Ingredients Of a Feather Go Together

At least I hope they do…


1. I don’t have 2 hours to make 1 dish.

2. I don’t want to buy the entire store every time I want to make something.

3. I don’t have the hand eye coordination.

4. Cutting onions makes me cry every time.

I can never solve the first one because I am always busy doing OIDD 245 hw. The third one is just because I lack the skills in cooking. The last one is solvable but wearing glasses doesn’t seem to do anything for me. Thus by process of elimination I decided to tackle the second problem.

My goal for this project is to create a tool that takes in a list of ingredients that you have in your refrigerator and returns a list of ingredients that work well together with the list. This way I can buy a few ingredients that all work well together.


You may notice that I seem to be switching between R and Python. Other than to show off that I know both I chose to switch between R and Python because python has a library (nltk) that will help me clean the ingredients better.


credits: allrecipes

Scraping was pretty straightforward, I just used the read_html command in R to get the links to each of the recipes on the first 20 pages, then I used read_html on each page to get the ingredients and place each ingredient into a separate entry. I decided to focus on one type of food, since the types of ingredients that work depend on the cuisine and dish so I decided to go with a relatively simple type of food: salad.


Here is a screenshot of the ingredients right after I scraped them.
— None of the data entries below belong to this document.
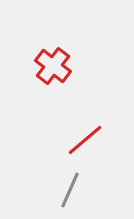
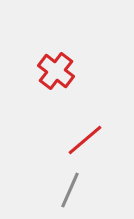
red cross: moved 3 px right, 5 px down
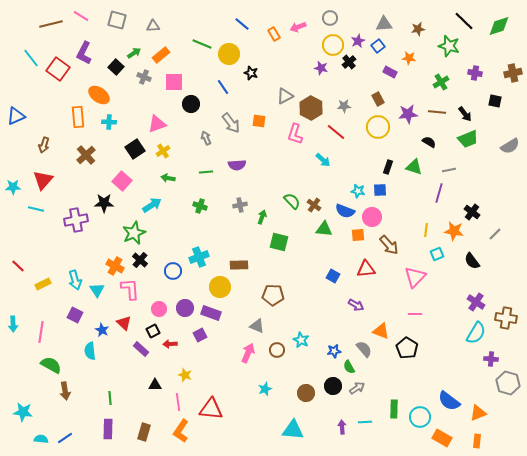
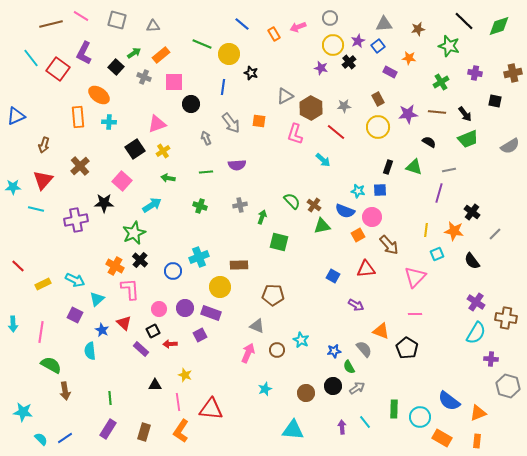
blue line at (223, 87): rotated 42 degrees clockwise
brown cross at (86, 155): moved 6 px left, 11 px down
green triangle at (324, 229): moved 2 px left, 3 px up; rotated 18 degrees counterclockwise
orange square at (358, 235): rotated 24 degrees counterclockwise
cyan arrow at (75, 280): rotated 48 degrees counterclockwise
cyan triangle at (97, 290): moved 9 px down; rotated 21 degrees clockwise
gray hexagon at (508, 383): moved 3 px down
cyan line at (365, 422): rotated 56 degrees clockwise
purple rectangle at (108, 429): rotated 30 degrees clockwise
cyan semicircle at (41, 439): rotated 40 degrees clockwise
As you can see there are many modifiers for each ingredient. However, I don’t care what happens to the onion, pulverize it or juice for all I care, I just want to know that they put onions into the dish. Same thing for the measurements, I don’t really care about how much of each ingredient is put into the salad. I somehow need to identify which words correspond with the ingredients and which corresponds with the modifiers.

The way I tackled this problem was I created a frequency dictionary of each word and I looked at the top 100 words, since some ingredients showed up like 1 time so I don’t think they would help make for a good prediction. I manually excluded a bunch of words like ‘cup’, ’teaspoon’, ’tablespoons’, ’tablespoon’, ’cups’, ’can’, ’teaspoons’ that have no chance of being an ingredient. Then I realized that only nouns would be ingredients so I found a nlp package on python to isolate only the nouns in each ingredient. Finally, I created a n-gram of some of the ingredients because some modifiers are necessary like in cayenne pepper since I can’t remove pepper or cayenne without losing the meaning.

Here is a picture of the cleaned data set


heat map of frequency of each ingredient

Although there are some clusters they don’t seem very defined so I don’t think any of the clustering techniques work. However, When I graphed the frequency of each ingredient in sorted order I noticed something strange.

I thought this graph looked oddly familiar and then I realized that it follows Zipf’s law. If you don’t know Zipf’s law says that all languages follow the rule that if you graph the frequency of the most common words, it will create a graph that is close to y = 1/x. This is true for every single known language in the world so when it applied to the ingredients in salads I was a little shook. I wanted to see if it was just a coincidence.

As you can see the frequency of ingredients matches the graph of 1/x relatively well. This was when I realized I could treat each recipe as a document and the ingredients as words. This would create a corpus that I could use NLP techniques on, since the ingredients formed a pseudo language.

Thus if we consider the corpus of ingredients as a language then I realized I can use Markov chains since given an initial sentence Markov chains can predict the next words through a probability distribution. However, in a normal Markov chain the order of the words matter, but in my case I don’t really care if the onion comes before or after the garlic just that they are in the same recipe which shows that they go well together. I modified the formula of the Markov chain just a little, instead of creating a probability distribution for each word based on the next word I created a probability distribution for each word based on the entire recipe, creating a 100x100 matrix from scratch.

heat map of the ingredient frequency matrix

You may notice that there is a really dark line running through the diagonal, This doesn’t matter too much because I will be limiting the predicted ingredients to not include the input ingredients. So now the Markov chain model is basically done. This graph is basically for each ingredient(row) how many recipes have both the ingredient(row) and the ingredient(column).


List of ingredients

Just because this is unsupervised there is no correct answer and the only way to verify if it works is eyeing it, since the results are completely subjective. Here are some examples inputs and outputs.

Over all these seem like pretty good combinations of ingredients, I will definitely try putting bacon and almonds together next time I make a salad. I know these are relatively correct because the only things that will have a positive probability are ingredients that show up alongside the input ingredients in a recipe and thus are all acceptable answers. One important thing to note is that the ingredients that share a lot of recipes with the input ingredients will be more likely to show up in the prediction.